Two young white students from Michigan State University in Lansing spoke. “Its spring break at Lansing and many of our classmates are down in Florida,” one of the MSU students said. “I have no regrets that I decided to stay here and not go to Florida. We found nothing but Obama supporters out there.” The crowd roared.
Massachusetts Governor, Deval Patrick, said that he, like Obama, is from Chicago’s south side and faced questions about his “funny name,” Some said “it is not your turn” to be governor, he said. “We are saying it is his TIME,” Patrick said. “We are going to decide who is electable.” The crowd cheered.
During an open-mike, Guy Djoken, president of the Frederick County, Maryland, NAACP hailed the grassroots movement that has sprung up for Obama. “What are we going to do with this movement after we get him to the White House?” Djoken asked.

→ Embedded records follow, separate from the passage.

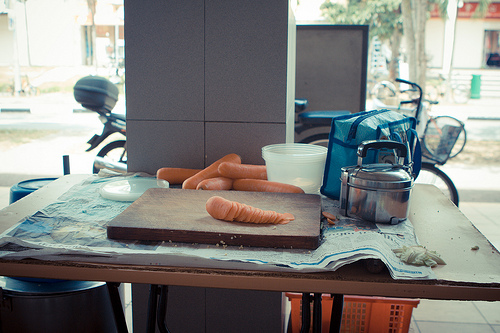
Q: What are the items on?
A: A large table.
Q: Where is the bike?
A: Next to the table.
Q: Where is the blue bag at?
A: On the table.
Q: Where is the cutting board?
A: On the table.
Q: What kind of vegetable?
A: Carrots.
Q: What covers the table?
A: Newspaper.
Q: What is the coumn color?
A: Grey.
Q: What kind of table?
A: Wooden.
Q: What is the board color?
A: Brown.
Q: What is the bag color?
A: Blue.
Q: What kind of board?
A: Cutting.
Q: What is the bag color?
A: Blue.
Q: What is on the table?
A: Cutting board.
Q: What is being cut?
A: Carrots.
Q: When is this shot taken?
A: Daytime.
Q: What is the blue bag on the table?
A: Lunch pail.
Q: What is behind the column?
A: Bike.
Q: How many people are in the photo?
A: 0.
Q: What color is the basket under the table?
A: Orange.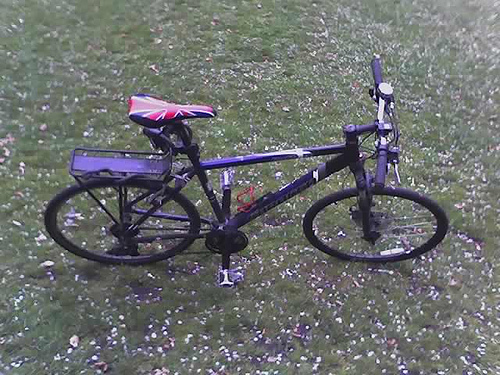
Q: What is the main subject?
A: Bicycle.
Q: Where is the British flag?
A: On the seat.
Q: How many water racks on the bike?
A: One.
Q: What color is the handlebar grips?
A: Purple.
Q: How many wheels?
A: Two.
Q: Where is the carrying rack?
A: Behind the seat.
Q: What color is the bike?
A: Purple.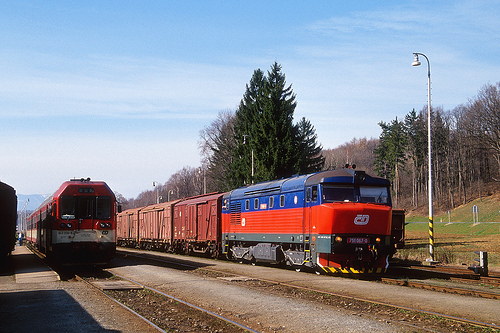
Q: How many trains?
A: Two.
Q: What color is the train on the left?
A: Red and White.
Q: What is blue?
A: Sky.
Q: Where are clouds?
A: In the sky.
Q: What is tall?
A: Trees.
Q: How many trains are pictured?
A: Two.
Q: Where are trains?
A: On train tracks.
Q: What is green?
A: Grass.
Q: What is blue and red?
A: Train on right.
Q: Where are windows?
A: On trains.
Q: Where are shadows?
A: On the ground.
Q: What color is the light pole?
A: Silver.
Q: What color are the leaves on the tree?
A: Green.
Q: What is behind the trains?
A: Trees.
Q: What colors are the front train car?
A: Blue and red.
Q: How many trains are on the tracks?
A: Two.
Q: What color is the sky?
A: Blue.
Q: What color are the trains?
A: Red and blue.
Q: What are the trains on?
A: Train tracks.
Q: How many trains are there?
A: Two.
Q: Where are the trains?
A: On the train tracks.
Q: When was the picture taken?
A: Daytime.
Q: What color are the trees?
A: Green.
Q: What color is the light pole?
A: Silver.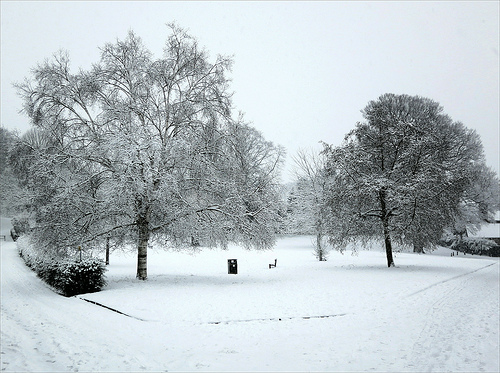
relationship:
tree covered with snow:
[304, 93, 500, 267] [14, 40, 493, 360]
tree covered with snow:
[280, 176, 324, 234] [14, 40, 493, 360]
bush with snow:
[16, 240, 109, 297] [23, 240, 62, 270]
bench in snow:
[269, 259, 277, 269] [2, 233, 483, 371]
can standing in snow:
[228, 254, 248, 283] [14, 40, 493, 360]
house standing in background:
[426, 193, 493, 270] [2, 127, 484, 257]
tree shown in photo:
[303, 90, 489, 260] [2, 2, 484, 371]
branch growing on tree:
[357, 200, 425, 271] [316, 91, 485, 266]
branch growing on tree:
[57, 220, 137, 246] [25, 35, 282, 325]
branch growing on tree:
[150, 205, 262, 231] [25, 35, 282, 325]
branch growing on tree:
[68, 208, 95, 222] [25, 35, 282, 325]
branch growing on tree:
[124, 103, 164, 142] [25, 35, 282, 325]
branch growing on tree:
[28, 90, 93, 130] [25, 35, 282, 325]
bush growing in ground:
[7, 226, 104, 304] [252, 260, 364, 316]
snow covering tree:
[16, 27, 281, 242] [0, 20, 289, 283]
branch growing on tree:
[146, 205, 265, 234] [19, 16, 290, 298]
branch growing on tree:
[57, 220, 137, 246] [19, 16, 290, 298]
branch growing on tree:
[28, 90, 93, 130] [19, 16, 290, 298]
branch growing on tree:
[64, 90, 84, 107] [19, 16, 290, 298]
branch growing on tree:
[132, 107, 163, 141] [19, 16, 290, 298]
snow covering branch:
[7, 20, 287, 255] [146, 205, 265, 234]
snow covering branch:
[7, 20, 287, 255] [57, 220, 137, 246]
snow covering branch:
[7, 20, 287, 255] [28, 90, 93, 130]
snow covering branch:
[7, 20, 287, 255] [64, 90, 84, 107]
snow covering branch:
[7, 20, 287, 255] [132, 107, 163, 141]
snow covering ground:
[2, 233, 483, 371] [24, 291, 230, 371]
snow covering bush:
[34, 256, 105, 297] [16, 240, 109, 297]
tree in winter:
[304, 93, 500, 267] [4, 3, 498, 368]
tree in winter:
[280, 176, 324, 234] [4, 3, 498, 368]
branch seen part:
[190, 204, 205, 219] [192, 210, 199, 219]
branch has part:
[383, 205, 400, 224] [397, 214, 398, 217]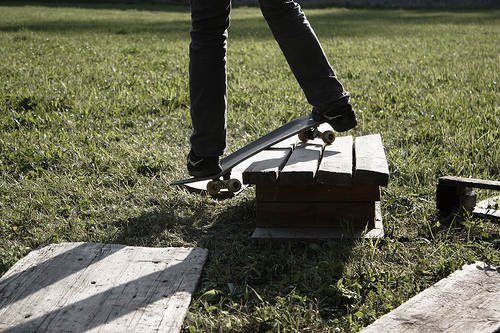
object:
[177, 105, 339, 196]
skateboard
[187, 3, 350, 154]
denim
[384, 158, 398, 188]
ground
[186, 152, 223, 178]
black shoes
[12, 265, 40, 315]
gray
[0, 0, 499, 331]
grass field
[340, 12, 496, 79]
grass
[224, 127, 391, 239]
base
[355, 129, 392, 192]
wood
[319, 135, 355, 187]
wood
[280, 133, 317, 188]
wood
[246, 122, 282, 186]
wood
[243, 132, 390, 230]
plank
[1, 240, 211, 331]
plywood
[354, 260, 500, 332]
plywood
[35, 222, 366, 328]
ground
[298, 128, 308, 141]
wheel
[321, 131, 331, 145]
wheel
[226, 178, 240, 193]
wheel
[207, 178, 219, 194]
wheel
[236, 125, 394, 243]
table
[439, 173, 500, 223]
wood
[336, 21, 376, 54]
grass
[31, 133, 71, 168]
grass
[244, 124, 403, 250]
funbox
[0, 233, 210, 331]
wooden plank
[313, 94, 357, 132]
foot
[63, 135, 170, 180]
green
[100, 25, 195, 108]
green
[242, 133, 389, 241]
timber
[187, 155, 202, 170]
logo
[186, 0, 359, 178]
boy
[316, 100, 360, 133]
shoes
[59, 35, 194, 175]
field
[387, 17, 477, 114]
field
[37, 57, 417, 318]
ground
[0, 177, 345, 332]
shadow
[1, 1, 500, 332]
yard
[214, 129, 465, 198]
step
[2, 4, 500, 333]
area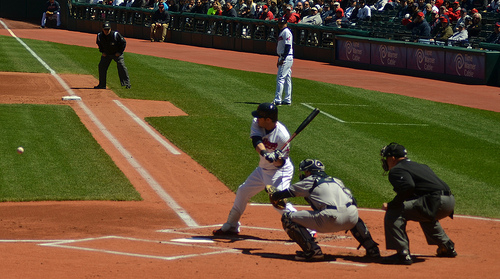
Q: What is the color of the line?
A: White.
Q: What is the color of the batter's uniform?
A: White.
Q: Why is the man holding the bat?
A: To hit the ball.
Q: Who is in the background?
A: Baseball fans.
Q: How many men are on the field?
A: Five.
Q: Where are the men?
A: Baseball field.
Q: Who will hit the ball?
A: The batter.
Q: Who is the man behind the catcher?
A: Umpire.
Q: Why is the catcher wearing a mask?
A: To protect his face.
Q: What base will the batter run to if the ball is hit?
A: First base.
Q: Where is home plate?
A: By the batters right foot.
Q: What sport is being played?
A: Baseball.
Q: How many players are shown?
A: Three.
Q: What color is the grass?
A: Green.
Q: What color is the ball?
A: White.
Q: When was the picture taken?
A: Daytime.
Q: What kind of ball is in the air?
A: A baseball.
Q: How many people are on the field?
A: Five.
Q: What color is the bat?
A: Black and tan.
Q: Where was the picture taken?
A: A baseball diamond.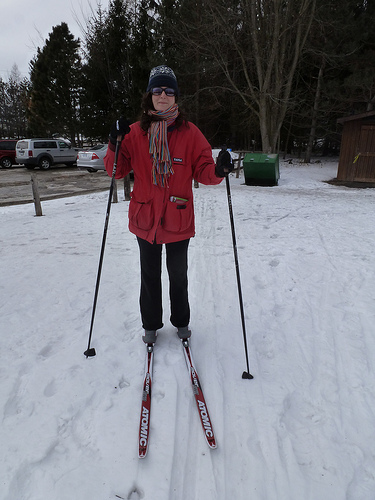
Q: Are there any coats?
A: Yes, there is a coat.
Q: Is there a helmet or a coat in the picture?
A: Yes, there is a coat.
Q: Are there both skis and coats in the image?
A: Yes, there are both a coat and skis.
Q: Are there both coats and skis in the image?
A: Yes, there are both a coat and skis.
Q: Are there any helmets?
A: No, there are no helmets.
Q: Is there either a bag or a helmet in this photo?
A: No, there are no helmets or bags.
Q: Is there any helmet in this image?
A: No, there are no helmets.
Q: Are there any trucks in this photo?
A: No, there are no trucks.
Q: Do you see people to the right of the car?
A: Yes, there is a person to the right of the car.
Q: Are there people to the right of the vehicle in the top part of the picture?
A: Yes, there is a person to the right of the car.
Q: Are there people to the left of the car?
A: No, the person is to the right of the car.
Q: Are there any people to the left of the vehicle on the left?
A: No, the person is to the right of the car.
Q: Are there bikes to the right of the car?
A: No, there is a person to the right of the car.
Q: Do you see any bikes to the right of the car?
A: No, there is a person to the right of the car.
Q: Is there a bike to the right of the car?
A: No, there is a person to the right of the car.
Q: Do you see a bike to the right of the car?
A: No, there is a person to the right of the car.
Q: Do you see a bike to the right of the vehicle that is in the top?
A: No, there is a person to the right of the car.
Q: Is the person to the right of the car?
A: Yes, the person is to the right of the car.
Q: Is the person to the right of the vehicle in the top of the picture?
A: Yes, the person is to the right of the car.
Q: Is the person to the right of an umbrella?
A: No, the person is to the right of the car.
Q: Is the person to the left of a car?
A: No, the person is to the right of a car.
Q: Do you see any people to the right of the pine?
A: Yes, there is a person to the right of the pine.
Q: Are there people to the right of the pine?
A: Yes, there is a person to the right of the pine.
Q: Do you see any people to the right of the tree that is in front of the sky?
A: Yes, there is a person to the right of the pine.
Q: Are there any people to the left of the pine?
A: No, the person is to the right of the pine.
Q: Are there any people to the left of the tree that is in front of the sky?
A: No, the person is to the right of the pine.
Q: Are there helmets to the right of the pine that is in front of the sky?
A: No, there is a person to the right of the pine.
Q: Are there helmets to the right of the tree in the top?
A: No, there is a person to the right of the pine.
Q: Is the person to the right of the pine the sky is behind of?
A: Yes, the person is to the right of the pine tree.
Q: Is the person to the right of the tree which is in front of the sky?
A: Yes, the person is to the right of the pine tree.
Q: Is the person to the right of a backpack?
A: No, the person is to the right of the pine tree.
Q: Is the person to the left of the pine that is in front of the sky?
A: No, the person is to the right of the pine.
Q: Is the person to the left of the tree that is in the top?
A: No, the person is to the right of the pine.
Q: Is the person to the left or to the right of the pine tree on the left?
A: The person is to the right of the pine tree.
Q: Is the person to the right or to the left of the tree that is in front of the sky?
A: The person is to the right of the pine tree.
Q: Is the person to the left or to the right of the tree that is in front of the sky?
A: The person is to the right of the pine tree.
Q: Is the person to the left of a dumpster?
A: Yes, the person is to the left of a dumpster.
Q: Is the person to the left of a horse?
A: No, the person is to the left of a dumpster.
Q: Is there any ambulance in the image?
A: No, there are no ambulances.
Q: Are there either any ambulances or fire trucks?
A: No, there are no ambulances or fire trucks.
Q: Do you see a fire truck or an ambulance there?
A: No, there are no ambulances or fire trucks.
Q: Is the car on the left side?
A: Yes, the car is on the left of the image.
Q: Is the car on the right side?
A: No, the car is on the left of the image.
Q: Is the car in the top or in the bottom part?
A: The car is in the top of the image.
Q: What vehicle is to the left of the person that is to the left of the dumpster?
A: The vehicle is a car.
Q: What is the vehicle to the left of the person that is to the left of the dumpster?
A: The vehicle is a car.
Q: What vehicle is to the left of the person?
A: The vehicle is a car.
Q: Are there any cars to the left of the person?
A: Yes, there is a car to the left of the person.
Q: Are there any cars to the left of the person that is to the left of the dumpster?
A: Yes, there is a car to the left of the person.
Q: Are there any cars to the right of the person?
A: No, the car is to the left of the person.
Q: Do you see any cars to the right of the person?
A: No, the car is to the left of the person.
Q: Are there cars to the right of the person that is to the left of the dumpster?
A: No, the car is to the left of the person.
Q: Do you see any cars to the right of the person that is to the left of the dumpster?
A: No, the car is to the left of the person.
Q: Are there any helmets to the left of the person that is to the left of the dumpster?
A: No, there is a car to the left of the person.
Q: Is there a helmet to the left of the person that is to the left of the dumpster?
A: No, there is a car to the left of the person.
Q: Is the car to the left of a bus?
A: No, the car is to the left of a person.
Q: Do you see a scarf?
A: Yes, there is a scarf.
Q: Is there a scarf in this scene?
A: Yes, there is a scarf.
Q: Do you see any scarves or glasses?
A: Yes, there is a scarf.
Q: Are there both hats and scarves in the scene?
A: Yes, there are both a scarf and a hat.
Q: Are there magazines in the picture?
A: No, there are no magazines.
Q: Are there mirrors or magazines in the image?
A: No, there are no magazines or mirrors.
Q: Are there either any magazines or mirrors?
A: No, there are no magazines or mirrors.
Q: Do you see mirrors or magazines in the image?
A: No, there are no magazines or mirrors.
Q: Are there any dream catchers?
A: No, there are no dream catchers.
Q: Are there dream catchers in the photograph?
A: No, there are no dream catchers.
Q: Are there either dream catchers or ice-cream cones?
A: No, there are no dream catchers or ice-cream cones.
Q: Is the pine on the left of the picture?
A: Yes, the pine is on the left of the image.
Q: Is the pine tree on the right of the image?
A: No, the pine tree is on the left of the image.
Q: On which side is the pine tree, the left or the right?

Patrick said a November victory is just the first stage. A new stage “will start the day he gets to the White House,” Patrick said. “Its hard to govern with the grassroots. Its new to America.” But without that grassroots power, there will be no change, he said.
SEIU President Andy Stern likened Obama to a sailing ship skipper. “He can have all the navigational skills in the world but without wind in wind in the sails, the ship will just go in circles,” Stern said. “We are the winds of change in those sails, for equal rights, equal pay.”